Machines Training Machines
The promises of synthetic data for computer vision
Why aren’t self-driving cars on the roads yet?
Let’s ignore the hundreds of self-driving car startups launched over the last decade, several of which are billion dollar unicorns. Let’s just focus on the OG of them all, Waymo.
Waymo started training their self-driving cars 12 years ago. Founded, led, and built by the smartest minds of our generation, their fleets have collectively driven over 20 million miles on public roads.
Waymo’s self-driving cars would actually work in your day to day driving - on average, their self-driving fleet averaged almost 30,000 miles between disengagements in 2020. Depending on where you live, it’s possible that you can go days or weeks without having to touch the wheel. Waymo is that good.
And yet - no public product. No self-driving cars the public can jump in and try. (The few that we can jump in and try contain a human driver ready to take over at the slightest mistake, or are geofenced to an extremely limited, known area).
Why is this?
Self-driving cars require a huge amount of data (think: video and LiDAR recordings of good human driving. Exabytes, if not zettabytes, of it)
A self-driving car has to encounter a vast variety of situations, and it has to ace all of them, even the rare ones. Why? Because the cost of not acing them might mean death to its passengers, and death to the company.
The rarer the scenario, the harder it is to collect real-world data on it. Also, the more complicated the scenario tends to be (construction zones, emergency vehicle pullovers, vehicle stalled on the highway), which further exacerbates the requirement for large amounts of data.
It turns out that it’s not just hard to collect data on the edge cases, the rare scenarios. When you factor in the time and money required, it’s nigh impossible.
Enter synthetic data. Yeah, you heard me. I’m talking about computer-generated data. For self-driving cars. Instead of humans driving through cities, think computer’s driving through Grand Theft Auto’s open world. (Oops, spoiler alert!)
One might laugh at the thought of video games being seriously used to train something as complex and fine-tuned as a self-driving car. Let the following two videos forever put to rest these notions.
The distance between virtual simulation and physical reality will soon come to an end, and so will our dependence on physically collected data for any robotic application.

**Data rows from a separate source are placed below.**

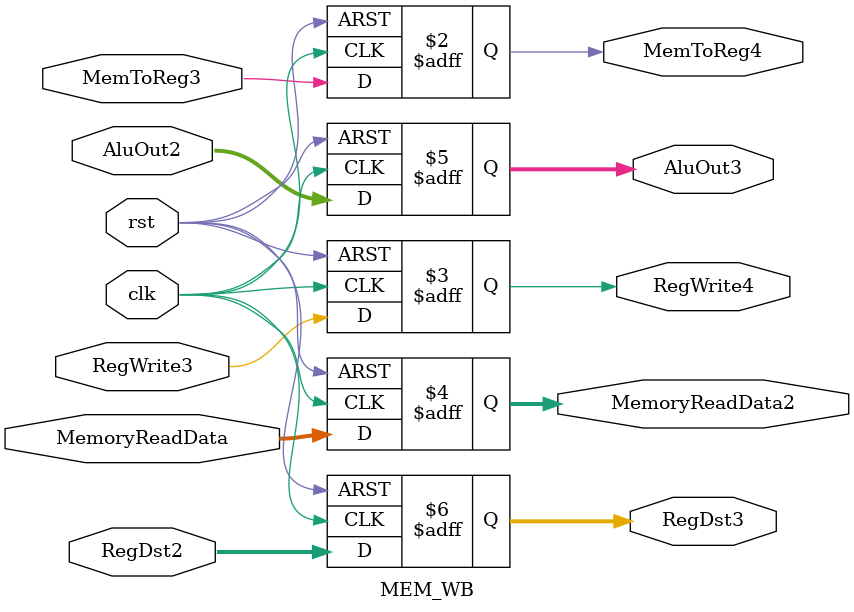
<source format=v>
module MEM_WB(input clk, rst,input MemToReg3, RegWrite3, input [7:0] MemoryReadData, input [7:0] AluOut2, input [2:0] RegDst2,
              output reg MemToReg4, RegWrite4, output reg [7:0] MemoryReadData2, output reg[7:0] AluOut3, output reg [2:0] RegDst3);
  always@(posedge clk, posedge rst)
  begin
    if(rst) begin
      MemToReg4 <= 1'b0;
      RegWrite4 <= 1'b0;
      MemoryReadData2 <= 8'b0;
      AluOut3 <= 8'b0;
      RegDst3 <= 3'b0;
    end
    else if(clk) begin
      MemToReg4 <= MemToReg3;
      RegWrite4 <= RegWrite3;
      MemoryReadData2 <= MemoryReadData;
      AluOut3 <= AluOut2;
      RegDst3 <= RegDst2;
    end
    else begin 
      MemToReg4 <= MemToReg4;
      RegWrite4 <= RegWrite4;
      MemoryReadData2 <= MemoryReadData2;
      AluOut3 <= AluOut3;
      RegDst3 <= RegDst3;
    end
  end
  
endmodule 




</source>
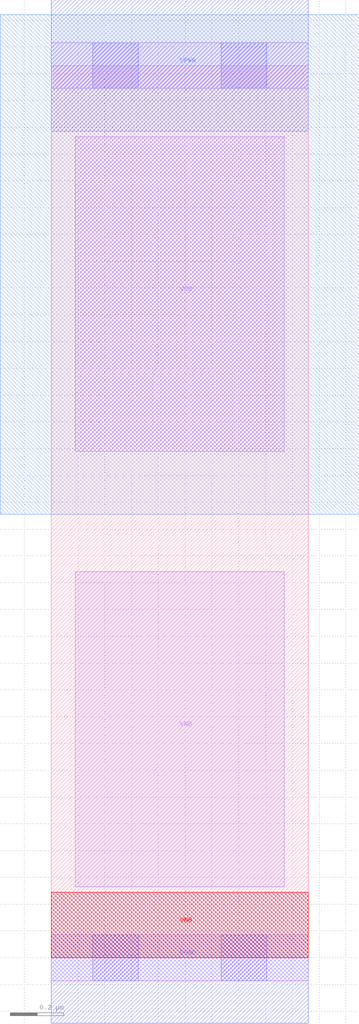
<source format=lef>
# Copyright 2020 The SkyWater PDK Authors
#
# Licensed under the Apache License, Version 2.0 (the "License");
# you may not use this file except in compliance with the License.
# You may obtain a copy of the License at
#
#     https://www.apache.org/licenses/LICENSE-2.0
#
# Unless required by applicable law or agreed to in writing, software
# distributed under the License is distributed on an "AS IS" BASIS,
# WITHOUT WARRANTIES OR CONDITIONS OF ANY KIND, either express or implied.
# See the License for the specific language governing permissions and
# limitations under the License.
#
# SPDX-License-Identifier: Apache-2.0

VERSION 5.7 ;
  NOWIREEXTENSIONATPIN ON ;
  DIVIDERCHAR "/" ;
  BUSBITCHARS "[]" ;
MACRO sky130_fd_sc_lp__tap_2
  CLASS CORE WELLTAP ;
  FOREIGN sky130_fd_sc_lp__tap_2 ;
  ORIGIN  0.000000  0.000000 ;
  SIZE  0.960000 BY  3.330000 ;
  SYMMETRY X Y R90 ;
  SITE unit ;
  PIN VGND
    DIRECTION INOUT ;
    USE GROUND ;
    PORT
      LAYER met1 ;
        RECT 0.000000 -0.245000 0.960000 0.245000 ;
    END
  END VGND
  PIN VNB
    DIRECTION INOUT ;
    USE GROUND ;
    PORT
      LAYER li1 ;
        RECT 0.090000 0.265000 0.870000 1.440000 ;
    END
    PORT
      LAYER pwell ;
        RECT 0.000000 0.000000 0.960000 0.245000 ;
    END
  END VNB
  PIN VPB
    DIRECTION INOUT ;
    USE POWER ;
    PORT
      LAYER li1 ;
        RECT 0.090000 1.890000 0.870000 3.065000 ;
    END
  END VPB
  PIN VPWR
    DIRECTION INOUT ;
    USE POWER ;
    PORT
      LAYER met1 ;
        RECT 0.000000 3.085000 0.960000 3.575000 ;
    END
  END VPWR
  OBS
    LAYER li1 ;
      RECT 0.000000 -0.085000 0.960000 0.085000 ;
      RECT 0.000000  3.245000 0.960000 3.415000 ;
    LAYER mcon ;
      RECT 0.155000 -0.085000 0.325000 0.085000 ;
      RECT 0.155000  3.245000 0.325000 3.415000 ;
      RECT 0.635000 -0.085000 0.805000 0.085000 ;
      RECT 0.635000  3.245000 0.805000 3.415000 ;
    LAYER nwell ;
      RECT -0.190000 1.655000 1.150000 3.520000 ;
  END
END sky130_fd_sc_lp__tap_2
END LIBRARY

</source>
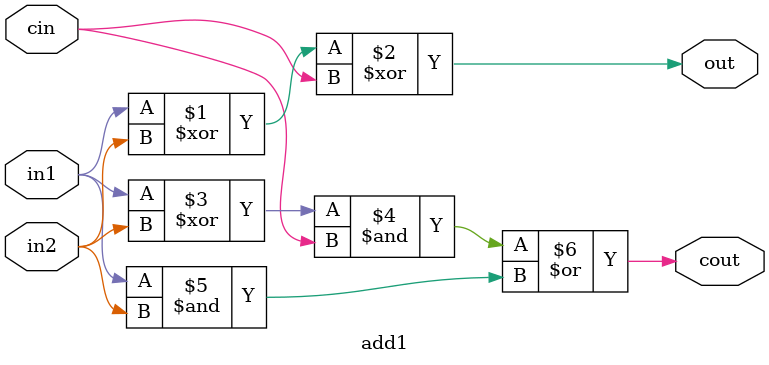
<source format=sv>
`timescale 1ns / 1ps

module add1 (
    input logic in1,
    input logic in2,
    input logic cin,
    output logic cout,
    output logic out
);

    assign out = (in1 ^ in2 ^ cin);
    
    assign cout = ((in1 ^ in2) & cin) | (in1 & in2);
    

endmodule 
</source>
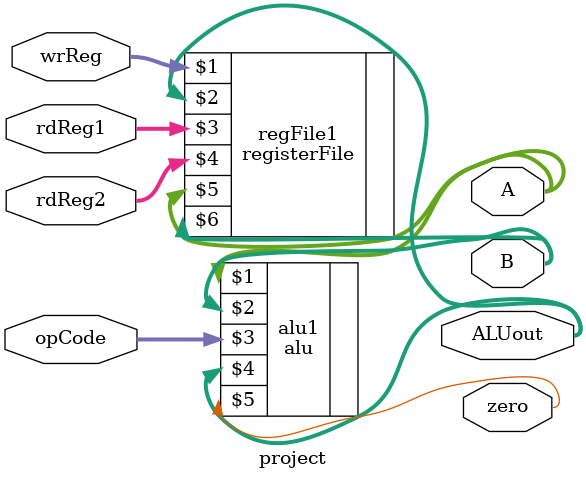
<source format=v>
module project (
	// input wrEnable, 
	input [4:0] wrReg, 
	input [4:0] rdReg1, 
	input [4:0] rdReg2,
	input [5:0] opCode,  
	output signed [31:0] A,
	output signed [31:0] B,
	output signed [31:0] ALUout, 
	output zero
);

	wire signed [31:0] A;
	wire signed [31:0] B;
	
	registerFile regFile1 (wrReg, ALUout, rdReg1, rdReg2, A, B);
	alu alu1 (A, B, opCode, ALUout, zero);

endmodule
 
</source>
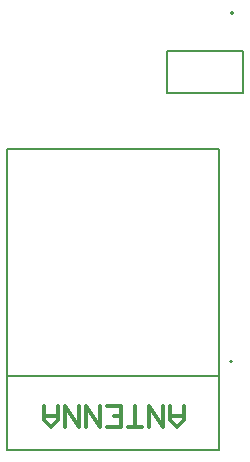
<source format=gbr>
G04*
G04 #@! TF.GenerationSoftware,Altium Limited,Altium Designer,25.0.2 (28)*
G04*
G04 Layer_Color=16711935*
%FSLAX44Y44*%
%MOMM*%
G71*
G04*
G04 #@! TF.SameCoordinates,D42C59B9-CDD2-46E9-AE24-7A473A00D307*
G04*
G04*
G04 #@! TF.FilePolarity,Positive*
G04*
G01*
G75*
%ADD10C,0.2000*%
%ADD13C,0.1270*%
%ADD66C,0.3702*%
D10*
X974350Y483900D02*
G03*
X974350Y483900I-1000J0D01*
G01*
X975130Y778980D02*
G03*
X975130Y778980I-1000J0D01*
G01*
D13*
X783350Y408900D02*
X963350D01*
X783350D02*
Y471900D01*
Y663900D01*
X963350D01*
Y471900D02*
Y663900D01*
Y408900D02*
Y471900D01*
X783350D02*
X963350D01*
X983755Y711455D02*
Y746505D01*
X918705Y711455D02*
X983755D01*
X918705D02*
Y746505D01*
X983755D01*
D66*
X933350Y446400D02*
Y434551D01*
X927425Y428626D01*
X921500Y434551D01*
Y446400D01*
Y437513D01*
X933350D01*
X915576Y446400D02*
Y428626D01*
X903726Y446400D01*
Y428626D01*
X897802D02*
X885952D01*
X891877D01*
Y446400D01*
X868178Y428626D02*
X880027D01*
Y446400D01*
X868178D01*
X880027Y437513D02*
X874102D01*
X862253Y446400D02*
Y428626D01*
X850404Y446400D01*
Y428626D01*
X844479Y446400D02*
Y428626D01*
X832629Y446400D01*
Y428626D01*
X826704Y446400D02*
Y434551D01*
X820780Y428626D01*
X814855Y434551D01*
Y446400D01*
Y437513D01*
X826704D01*
M02*

</source>
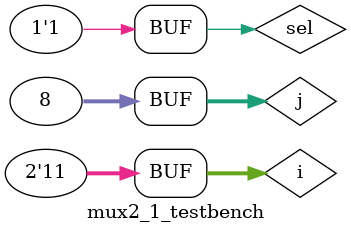
<source format=sv>
`timescale 1ns/10ps
module mux32_1(out, i, sel);
	// out represents the output of the multiplexer
	output logic out;
	// i represents the 32 inputs into the mux
	input logic [31:0] i;
	// sel represents the select input that selects which of the 32 inputs to output
	input logic [4:0] sel;

	logic v0, v1;

	mux16_1 m0(.out(v0), .i(i[15:0]), .sel0(sel[0]), .sel1(sel[1]), .sel2(sel[2]), .sel3(sel[3]));
	mux16_1 m1(.out(v1), .i(i[31:16]), .sel0(sel[0]), .sel1(sel[1]), .sel2(sel[2]), .sel3(sel[3]));
	mux2_1 m (.out(out), .i({v1, v0}), .sel(sel[4]));
	 
endmodule
	
module mux2_1_64 (out, i1, i0, sel);
	input logic sel;
	input logic[63:0] i1, i0;
	output logic [63:0] out;
	
	genvar i;
	generate
		for(i = 0; i < 64; i++) begin: findResult
			mux2_1 find (.out(out[i]), .i({i1[i], i0[i]}), .sel(sel));
		end
	endgenerate
endmodule

module MUX_64_32to1(out, i31, i30, i29, i28, i27, i26, i25, i24, i23, i22, i21, i20, i19, i18, i17, i16,
						  i15, i14, i13, i12, i11, i10, i9, i8, i7, i6, i5, i4, i3, i2, i1, i0, sel);
		
		output logic [63:0] out;
		input logic [63:0] i31, i30, i29, i28, i27, i26, i25, i24, i23, i22, i21, i20, i19, i18, i17, i16,
								 i15, i14, i13, i12, i11, i10, i9, i8, i7, i6, i5, i4, i3, i2, i1, i0;
		input logic [4:0] sel;
		
		
		genvar i;
		generate
			for(i = 0; i < 64; i++) begin: findOut
				mux32_1 findResult (.out(out[i]), .i({ i31[i], i30[i], i29[i], i28[i], i27[i], i26[i], i25[i], i24[i], i23[i], i22[i], i21[i], i20[i],
													i19[i], i18[i], i17[i], i16[i], i15[i], i14[i], i13[i], i12[i], i11[i], i10[i], i9[i], i8[i],
													i7[i], i6[i], i5[i], i4[i], i3[i], i2[i], i1[i], i0[i] }), .sel(sel));
			end		
		endgenerate
					  
endmodule

module mux16_1(out, i, sel0, sel1, sel2, sel3);
 output logic out;
 input logic [15:0] i;
 input logic sel0, sel1, sel2, sel3;

 logic v0, v1;

 mux8_1 m0(.out(v0), .i(i[7:0]), .sel0(sel0), .sel1(sel1), .sel2(sel2));
 mux8_1 m1(.out(v1), .i(i[15:8]), .sel0(sel0), .sel1(sel1), .sel2(sel2));
 mux2_1 m (.out(out), .i({v1, v0}), .sel(sel3));
endmodule

module mux16_1_testbench();
 logic [15:0] i;
 logic sel0, sel1, sel2, sel3;
 logic out;

 mux16_1 dut (.out, .i, .sel0, .sel1, .sel2, .sel3);

 integer j;
 initial begin
	for(j = 0; j < (2**20); j++) begin
		{sel3, sel2, sel1, sel0, i} = j; #10;
	end
 end

endmodule 

module mux8_1(out, i, sel0, sel1, sel2);
 output logic out;
 input logic [7:0] i;
 input logic sel0, sel1, sel2;

 logic v0, v1;

 mux4_1 m0(.out(v0), .i(i[3:0]), .sel0(sel0), .sel1(sel1));
 mux4_1 m1(.out(v1), .i(i[7:4]), .sel0(sel0), .sel1(sel1));
 mux2_1 m (.out(out), .i({v1, v0}), .sel(sel2));
endmodule

module mux8_1_testbench();
 logic [7:0] i;
 logic sel0, sel1, sel2;
 logic out;

 mux8_1 dut (.out, .i, .sel0, .sel1, .sel2);

 integer j;
 initial begin
	for(j=0; j<(2**11); j++) begin
		{sel2, sel1, sel0, i} = j; #10;
	end
 end
endmodule 

// TODO: Have Brian check
module mux_64_4_1 (out, i3, i2, i1, i0, sel0, sel1);
	output logic [63:0] out;
	input logic [63:0] i3, i2, i1, i0;
	input logic sel0, sel1;
	
	genvar i;
	generate
		for(i = 0; i < 64; i++) begin: findResult
			mux4_1 find (.out(out[i]), .i({i3[i], i2[i], i1[i], i0[i]}), .sel0(sel0), .sel1(sel1));
		end
	endgenerate
	
endmodule



module mux4_1(out, i, sel0, sel1);
 output logic out;
 input logic [3:0] i;
 input logic sel0, sel1;

 logic v0, v1;

 mux2_1 m0(.out(v0), .i(i[1:0]), .sel(sel0));
 mux2_1 m1(.out(v1), .i(i[3:2]), .sel(sel0));
 mux2_1 m (.out(out), .i({v1, v0}), .sel(sel1));
endmodule

module mux4_1_testbench();
 logic [3:0] i;
 logic sel0, sel1;
 logic out;

 mux4_1 dut (.out, .i, .sel0, .sel1);

 integer j;
 initial begin
	for (j = 0; j < (2**6); j++) begin
		{sel1, sel0, i} = j; #10;
	end
 end
endmodule 

module mux2_1(out, i, sel);
 output logic out;
 input logic [1:0] i;
 input logic sel;

 and mux1 (temp1, i[1], sel);
 and mux2 (temp2, i[0], ~sel);
 or add (out, temp1, temp2);
endmodule

module mux2_1_testbench();
 logic [1:0]i;
 logic sel;
 logic out;

 mux2_1 dut (.out, .i, .sel);

 
 integer j;
	initial begin
		for(j=0; j<(2**3); j++) begin
			{sel, i} = j; #10;
		end
	end
 
endmodule 
</source>
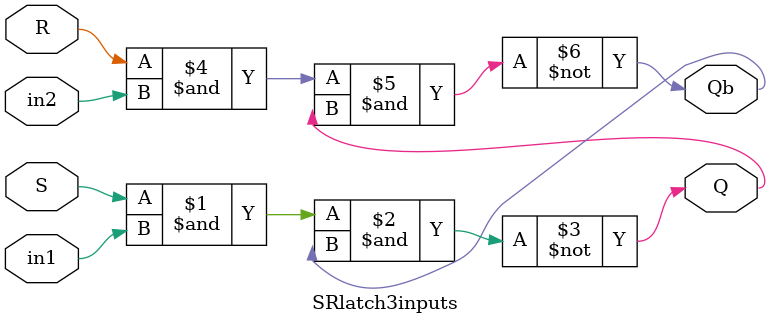
<source format=v>
`timescale 1ns/1ns
module SRlatch1a(input S, R, in, output Q, Qb);
	nand #(12) N3(Q, S, in, Qb);
	nand #(8) N2(Qb, R, Q);
endmodule

module SRlatch2inputs(input S, R, output Q, Qb);
	nand #(8) N21(Q, S, Qb);
	nand #(8) N22(Qb, R, Q);
endmodule

module SRlatch3inputs(input S, R, in1, in2, output Q, Qb);
	nand #(12) N31(Q, S, in1, Qb);
	nand #(12) N32(Qb, R, in2, Q);
endmodule
</source>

Why is this important? Because it’s a faster, cheaper, and more scalable to tell computers to generate data than it is to tell humans to generate data. Let’s say that you want to find ambulance data to train your self-driving car with. You can either
Stick one hundred cars and safety drivers on the road and drive them around for a week straight for ~$850,000 (100 cars * 24 hours * 7 days * ($21/hour/driver + ~$30/hour/car)) to get 16,800 hours of driving data. An extremely generous 1% would be ambulance data, resulting in 168 hours of data. This data would then need to be manually annotated by humans for an ungodly sum of money and time. To illustrate the ungodliness of data labeling, manually annotating the below image would take 60-90 minutes. And it would contain mistakes.
And that’s just semantic segmentation - there are also 2D bounding boxes, 3D bounding boxes, instance segmentation, point cloud annotations, and even depth or optical flow annotations which humans cannot do. Even if you parallelized the annotation across a fleet of humans, the turnaround time for a dataset of 168 hours would be weeks, not days.
Alternatively, generate hundreds of days of ambulance data with pixel-perfect annotations in a computer cluster within a few hours for $1,000.
The release of self-driving cars aren’t being blocked by figuring out what to do at a traffic light or stop sign. They’re being blocked by what to do when a literal chicken crosses the road. While physically-collected data gets us through the first 90 or 95 percent of encounterable scenarios, synthetic data will get us through the last 5-10 percent.
Cool, right? But let’s take it a step further. Why not eliminate the physical data altogether? What if the realism, scalability, and cheaper cost of synthetic data eventually lead to robots such as self-driving cars being entirely trained on synthetic data?
I need you to understand how cool this is. The human equivalent would be downloading the collective life experiences of thousands of people into your brain before you’re born so that from the first day you enter this world, you’re capable of solving calculus problems, doing ballet, building wristwatches, and creating original works of music. And.
From training self-driving cars to GPT-3 coding websites, computers are increasingly pushing humans out of the one thing that computers shouldn’t be able to do: build themselves!
It’s cool, and it’s scary. If you can’t beat ‘em, join ‘em.